I made reference to strippers as a job title and I had it explained that not every dancer likes that term some prefer Lap dancer although not every dancer likes that term either. The reason being is the imagery and connotations that each term brings and yes there is a stigma that affects people for exercising a free choice, however Edie has done a fine piece about stigma on moronwatch (here) so would like to concentrate on the perspective that come up in discussions.

So I went to see striptease for the first time in a pub in Battersea and 90% of my personal experiences come from the London pub strip scene. In that time I grew up with the term stripper so it is probably natural that is the one I subconsciously identify with. So in the 80s' and early 90s' striptease was the pub and working mans club with the only exceptions being Carnival and Sunset Strip both of which were in Soho (London) and were laid out like cinemas were you paid once and could stay as long as you like. But in general the pubs didn't have stages and the dancers walked around. Come 1995 with Lap and Table Dancing coming in from America there was a push to change the industry from where the pub paid the dancers to bring customers in to dancers paying clubs to work there and one on one dancing being how money was earned.

So you have the walk around customer interaction compared to the bump and grind lap dance (dancers don't shoot me yet please). Both have been stigmatised stripper supposedly being cheap uneducated working class girls who can't earn money any other way and Lap Dancers supposedly up market drug addicts who will do anything for their next fix. Strangely this is still the view of places like Mumsnet where the feminist section will insult anyone who dares question their beliefs and if anyone seems to be posting stuff they can't answer they will soon get banned. And these myths keep on rolling on and on and on because people can't deal with the truth that there are dancers who are intelligent, articulate and educated who work both aspects of the industry.

So the discussion we were having on twitter did lead to the issue of pubs being more working class that the clubs or they targeted at a different audience. And for a while this was true but London adapted and many pubs moved to a more club like environment. But there are still the traditional strip pubs just that they have stages and dancers can't get close to the customers.And in the club we no longer have any physical contact and the concept of a lap dance as an accurate description of what goes on is laughable.
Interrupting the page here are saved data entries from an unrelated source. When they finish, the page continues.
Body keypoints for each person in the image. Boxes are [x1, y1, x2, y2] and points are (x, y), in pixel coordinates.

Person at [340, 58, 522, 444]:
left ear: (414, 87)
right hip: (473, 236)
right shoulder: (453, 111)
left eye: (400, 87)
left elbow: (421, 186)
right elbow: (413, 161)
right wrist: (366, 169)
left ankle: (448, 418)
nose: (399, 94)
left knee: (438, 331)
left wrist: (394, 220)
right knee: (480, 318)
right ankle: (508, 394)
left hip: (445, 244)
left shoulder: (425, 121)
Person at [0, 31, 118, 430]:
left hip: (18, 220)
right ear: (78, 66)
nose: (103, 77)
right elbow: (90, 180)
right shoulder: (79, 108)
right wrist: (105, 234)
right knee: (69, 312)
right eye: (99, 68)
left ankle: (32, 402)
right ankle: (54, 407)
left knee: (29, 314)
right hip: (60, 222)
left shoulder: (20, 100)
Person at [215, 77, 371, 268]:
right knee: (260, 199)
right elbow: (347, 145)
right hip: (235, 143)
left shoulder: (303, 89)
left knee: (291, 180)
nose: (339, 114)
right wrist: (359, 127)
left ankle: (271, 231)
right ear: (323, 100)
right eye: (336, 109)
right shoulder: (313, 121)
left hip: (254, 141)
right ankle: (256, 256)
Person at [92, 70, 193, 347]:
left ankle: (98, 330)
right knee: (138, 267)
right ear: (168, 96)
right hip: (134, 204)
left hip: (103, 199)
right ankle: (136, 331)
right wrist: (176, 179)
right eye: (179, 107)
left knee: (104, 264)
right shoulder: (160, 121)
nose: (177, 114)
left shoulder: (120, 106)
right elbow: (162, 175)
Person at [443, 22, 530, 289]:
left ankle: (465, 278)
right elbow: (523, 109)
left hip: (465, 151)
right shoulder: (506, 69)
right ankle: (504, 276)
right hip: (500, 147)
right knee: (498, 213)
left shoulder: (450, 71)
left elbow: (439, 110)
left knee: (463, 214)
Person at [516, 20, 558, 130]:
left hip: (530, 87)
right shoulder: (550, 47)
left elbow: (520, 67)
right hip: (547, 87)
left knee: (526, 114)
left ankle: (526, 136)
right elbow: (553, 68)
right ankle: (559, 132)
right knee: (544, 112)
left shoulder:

So stripper, lap dancer or exoctic dancer (which is how I first saw boards outside pubs in the 80s' describing what is going on) it still is a label and stigma. And yet I have met dancers from all over the world who are educated, intelligent and making a free choice. Dancers who have competed in the Olympics, have been highly qualified sports people, educated at some of the best universities in the world, who can talk about the higgs boson with authority and that are genuinely wonderful warm people. The problem being so long as people put labels on other people everyone suffers. Working Class or Upper Class. Single, married or divorced. They are people, not objects, with a wonderfully diverse nature that want to provide entertainment. Do people really believe that any label, any stigma is anything other than Objectification of the worst sort? As to are the pubs now still working class, not so much at least in london as there is a pretty big choice of where dancers can work be it the more traditional pub or the more club like pub dancers can work across the spectrum of venues and what may have been true 25 years ago has changed.

I know there was a difference between the pubs and the clubs in the 90s' and that the labels from that period still exist but I get annoyed because those labels still carry a stigma of belief even if the reality is complete different. When are people going to stop hating and start appreciating?

Okay so that is my take and it is only ever a personal opinion but I look forward to the day that the labels that are covers for hate speak are recognised for what they are.

TonyN (tonyprince@acdcfan.com)

2 comments:

  1. One geeky observation... I have noticed that if I type in 'lap dancing clubs' into google news it tends to return mostly UK related articles but type in 'strip clubs' then it's all the American stories. Thought it would have been the other way around to be honest?

    ReplyDelete
    Replies
    1. I guess it is the branding, lap dancing helps sell the fantasy to new customers. Strip or lap both are adult entertainers and unfortunately the religious/anti sex feminists use the stigma that is conjured by those names to hide the hate to the general public.